The OpenSSF (Open Source Security Foundation) developed a Scorecard that was first brought to my attention in context of libexpat. One of the checks their checker API does is to look for pinned GitHub Actions. That can be seen at api.securityscorecards.dev/projects/github.com/python/cpython in the JSON response for CPython's case in particular, see results of check 14.

As it happens, OpenSSF are currently working to update their Scorecards not to penalise read-only actions:

Workflows that have no secret and all their permissions set to read/none don't benefit from being pinned, and add burden for users to keep them up to date. We may want to relax the Token-Permission check, making this a "bonus" point rather than flagging it as an problem

thanks for bringing that issue to my attention. At least access to secrets would need to be clarified in context of de-penalization. I'll get involved in that issue, thanks.

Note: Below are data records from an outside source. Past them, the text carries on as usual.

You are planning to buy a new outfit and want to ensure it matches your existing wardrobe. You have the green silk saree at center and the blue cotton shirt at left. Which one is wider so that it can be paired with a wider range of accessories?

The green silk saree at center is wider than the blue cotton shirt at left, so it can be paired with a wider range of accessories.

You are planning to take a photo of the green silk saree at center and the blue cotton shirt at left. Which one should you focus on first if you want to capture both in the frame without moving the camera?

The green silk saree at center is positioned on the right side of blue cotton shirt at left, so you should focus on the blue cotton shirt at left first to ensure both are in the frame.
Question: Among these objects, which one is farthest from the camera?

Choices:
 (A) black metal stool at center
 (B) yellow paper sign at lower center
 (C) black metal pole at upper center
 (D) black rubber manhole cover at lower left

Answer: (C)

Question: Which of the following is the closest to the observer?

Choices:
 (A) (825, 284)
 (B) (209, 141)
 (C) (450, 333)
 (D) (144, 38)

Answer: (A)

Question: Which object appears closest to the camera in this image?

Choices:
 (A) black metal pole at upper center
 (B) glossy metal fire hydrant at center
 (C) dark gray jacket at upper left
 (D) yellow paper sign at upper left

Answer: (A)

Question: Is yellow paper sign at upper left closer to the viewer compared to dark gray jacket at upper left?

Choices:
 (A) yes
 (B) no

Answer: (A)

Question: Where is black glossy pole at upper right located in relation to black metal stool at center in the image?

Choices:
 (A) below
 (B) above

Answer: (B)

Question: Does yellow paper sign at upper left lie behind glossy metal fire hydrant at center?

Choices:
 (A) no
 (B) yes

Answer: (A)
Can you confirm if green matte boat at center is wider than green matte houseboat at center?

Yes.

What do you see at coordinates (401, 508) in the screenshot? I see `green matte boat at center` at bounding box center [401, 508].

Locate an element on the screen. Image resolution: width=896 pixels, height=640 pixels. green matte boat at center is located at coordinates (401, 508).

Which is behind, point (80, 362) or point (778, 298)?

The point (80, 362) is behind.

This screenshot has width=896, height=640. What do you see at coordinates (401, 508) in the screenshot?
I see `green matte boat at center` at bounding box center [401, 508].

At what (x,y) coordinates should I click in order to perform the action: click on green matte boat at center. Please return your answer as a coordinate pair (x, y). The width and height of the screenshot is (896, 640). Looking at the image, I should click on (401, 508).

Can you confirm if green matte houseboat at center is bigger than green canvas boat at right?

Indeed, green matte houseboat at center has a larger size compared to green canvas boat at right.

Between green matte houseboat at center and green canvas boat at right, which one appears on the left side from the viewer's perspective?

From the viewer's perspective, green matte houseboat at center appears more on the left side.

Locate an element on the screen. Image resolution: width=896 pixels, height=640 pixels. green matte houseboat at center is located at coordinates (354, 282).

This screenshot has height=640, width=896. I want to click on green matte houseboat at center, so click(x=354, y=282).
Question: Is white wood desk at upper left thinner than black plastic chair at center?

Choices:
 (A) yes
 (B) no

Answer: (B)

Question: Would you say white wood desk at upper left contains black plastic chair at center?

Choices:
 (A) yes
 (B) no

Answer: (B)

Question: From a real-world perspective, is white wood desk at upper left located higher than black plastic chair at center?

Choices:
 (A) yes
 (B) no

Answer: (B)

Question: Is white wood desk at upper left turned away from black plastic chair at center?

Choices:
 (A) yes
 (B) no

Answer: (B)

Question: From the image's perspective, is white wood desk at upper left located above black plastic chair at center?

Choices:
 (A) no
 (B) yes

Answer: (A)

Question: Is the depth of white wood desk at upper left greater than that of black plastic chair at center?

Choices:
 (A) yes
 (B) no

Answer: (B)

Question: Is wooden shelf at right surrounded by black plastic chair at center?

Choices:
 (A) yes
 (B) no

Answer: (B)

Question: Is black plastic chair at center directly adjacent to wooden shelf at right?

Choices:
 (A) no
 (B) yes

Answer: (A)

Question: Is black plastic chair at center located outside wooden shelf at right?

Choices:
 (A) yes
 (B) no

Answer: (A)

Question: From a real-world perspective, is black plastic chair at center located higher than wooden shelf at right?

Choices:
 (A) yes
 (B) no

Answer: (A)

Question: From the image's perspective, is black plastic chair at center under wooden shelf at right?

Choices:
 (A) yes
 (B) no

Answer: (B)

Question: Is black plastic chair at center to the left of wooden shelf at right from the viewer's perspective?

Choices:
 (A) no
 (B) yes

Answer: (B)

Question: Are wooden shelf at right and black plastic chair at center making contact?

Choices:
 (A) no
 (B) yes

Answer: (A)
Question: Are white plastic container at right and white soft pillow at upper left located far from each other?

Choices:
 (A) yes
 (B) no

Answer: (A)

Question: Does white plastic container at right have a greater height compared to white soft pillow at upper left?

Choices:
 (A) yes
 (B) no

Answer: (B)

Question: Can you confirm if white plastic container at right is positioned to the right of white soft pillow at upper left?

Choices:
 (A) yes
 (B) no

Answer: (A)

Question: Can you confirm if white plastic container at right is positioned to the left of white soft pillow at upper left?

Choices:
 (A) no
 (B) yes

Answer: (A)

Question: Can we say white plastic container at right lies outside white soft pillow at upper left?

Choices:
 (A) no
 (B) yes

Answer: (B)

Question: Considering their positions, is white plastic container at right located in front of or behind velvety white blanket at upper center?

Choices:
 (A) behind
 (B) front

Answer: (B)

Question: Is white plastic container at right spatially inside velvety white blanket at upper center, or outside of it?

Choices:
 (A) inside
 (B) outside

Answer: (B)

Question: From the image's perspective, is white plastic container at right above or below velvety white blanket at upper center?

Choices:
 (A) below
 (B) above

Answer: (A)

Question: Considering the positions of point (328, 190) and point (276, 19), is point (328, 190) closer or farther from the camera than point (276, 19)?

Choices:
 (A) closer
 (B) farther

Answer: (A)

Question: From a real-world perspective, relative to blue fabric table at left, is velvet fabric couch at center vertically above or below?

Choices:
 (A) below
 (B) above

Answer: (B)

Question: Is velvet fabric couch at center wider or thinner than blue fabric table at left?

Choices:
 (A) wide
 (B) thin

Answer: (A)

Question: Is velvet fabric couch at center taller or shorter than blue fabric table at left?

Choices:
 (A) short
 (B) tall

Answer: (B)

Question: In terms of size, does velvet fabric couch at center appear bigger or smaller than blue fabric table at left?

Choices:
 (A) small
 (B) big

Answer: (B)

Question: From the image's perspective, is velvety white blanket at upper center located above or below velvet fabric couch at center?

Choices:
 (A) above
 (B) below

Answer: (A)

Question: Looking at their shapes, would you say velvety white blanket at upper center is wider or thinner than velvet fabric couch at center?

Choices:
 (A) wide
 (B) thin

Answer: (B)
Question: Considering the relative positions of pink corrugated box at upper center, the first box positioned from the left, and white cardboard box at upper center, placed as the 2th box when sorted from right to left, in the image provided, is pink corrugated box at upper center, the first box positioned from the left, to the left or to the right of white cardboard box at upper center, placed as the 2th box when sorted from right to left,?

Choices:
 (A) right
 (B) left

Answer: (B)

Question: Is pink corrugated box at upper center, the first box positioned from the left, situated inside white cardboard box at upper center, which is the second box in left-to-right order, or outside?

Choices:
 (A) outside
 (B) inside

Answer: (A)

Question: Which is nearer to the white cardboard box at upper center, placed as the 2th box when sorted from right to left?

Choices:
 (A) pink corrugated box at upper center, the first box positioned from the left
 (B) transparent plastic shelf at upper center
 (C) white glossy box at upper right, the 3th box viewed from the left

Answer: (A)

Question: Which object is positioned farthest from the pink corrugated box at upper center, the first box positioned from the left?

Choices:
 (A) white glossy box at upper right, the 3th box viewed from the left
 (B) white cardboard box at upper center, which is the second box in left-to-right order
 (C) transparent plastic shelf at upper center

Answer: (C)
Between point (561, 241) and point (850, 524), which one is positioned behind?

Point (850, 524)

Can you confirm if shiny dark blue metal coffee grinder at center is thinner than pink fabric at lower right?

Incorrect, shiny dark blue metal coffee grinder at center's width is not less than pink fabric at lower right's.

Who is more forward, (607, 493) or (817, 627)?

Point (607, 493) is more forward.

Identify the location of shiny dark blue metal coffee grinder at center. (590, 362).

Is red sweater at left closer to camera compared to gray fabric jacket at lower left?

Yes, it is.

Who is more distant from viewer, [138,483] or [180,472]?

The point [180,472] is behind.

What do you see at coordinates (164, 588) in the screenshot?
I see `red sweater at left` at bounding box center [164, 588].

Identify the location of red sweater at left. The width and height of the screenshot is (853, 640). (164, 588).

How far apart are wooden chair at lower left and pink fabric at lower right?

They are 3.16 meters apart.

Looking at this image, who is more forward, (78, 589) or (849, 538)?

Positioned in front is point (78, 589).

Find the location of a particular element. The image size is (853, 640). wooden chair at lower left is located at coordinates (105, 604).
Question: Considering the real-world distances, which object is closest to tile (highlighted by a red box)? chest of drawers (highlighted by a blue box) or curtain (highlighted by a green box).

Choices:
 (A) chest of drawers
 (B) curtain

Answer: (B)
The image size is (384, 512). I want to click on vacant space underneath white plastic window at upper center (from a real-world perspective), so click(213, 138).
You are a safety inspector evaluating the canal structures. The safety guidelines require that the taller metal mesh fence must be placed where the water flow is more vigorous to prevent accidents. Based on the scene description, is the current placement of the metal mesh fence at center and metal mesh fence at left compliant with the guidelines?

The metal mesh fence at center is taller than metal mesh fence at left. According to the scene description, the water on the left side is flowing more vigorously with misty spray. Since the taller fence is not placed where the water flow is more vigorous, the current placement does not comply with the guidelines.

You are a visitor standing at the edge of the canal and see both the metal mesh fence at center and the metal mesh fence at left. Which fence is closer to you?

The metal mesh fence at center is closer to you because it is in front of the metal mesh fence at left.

I believe three of the most relevant attack scenarios without pinning are:

  • Write access and an unpinned action are used to sneak new commits into Git

We have two workflows with write permissions, and they only have write access to PRs. One is GitHub's own actions/stale, the other is Read the Docs' readthedocs/actions/preview, both providers are well trusted.

  • Read access and an unpinned action are used to release/deploy/publish things

I don't think we have any release/deploy/publish, other than the documentation previews.

  • Read access and an unpinned action are used to leak CI credentials

The secrets -- secrets.ADD_TO_PROJECT_PAT, secrets.GITHUB_TOKEN, secrets.MAILGUN_PYTHON_ORG_MAILGUN_KEY -- are only used with GitHub's own actions/*.

Regarding the three scenarios I introduced above I should add that these were meant to be general, not specific to CPython.

If you believe you're all safe with CPython's GitHub Actions today, it would be great to have some GitHub Action that prevents that state from degrading through pull requests in the future. Would be trivial to detect with a few lines of shell.

So I'm -1 on these changes, it makes things harder to work with and there are more important things on the security scale.

The harder-to-work-with part is only the potential volume of pull requests: CI and Dependabot do the rest, it's a few clicks of a button by a human every now and then, nothing more. A price that personally I am happily paying in my own projects but that you and others seem to give a lot more weight than me, which I find surprising but which I can accept. I will hence close this pull request as "wontfix".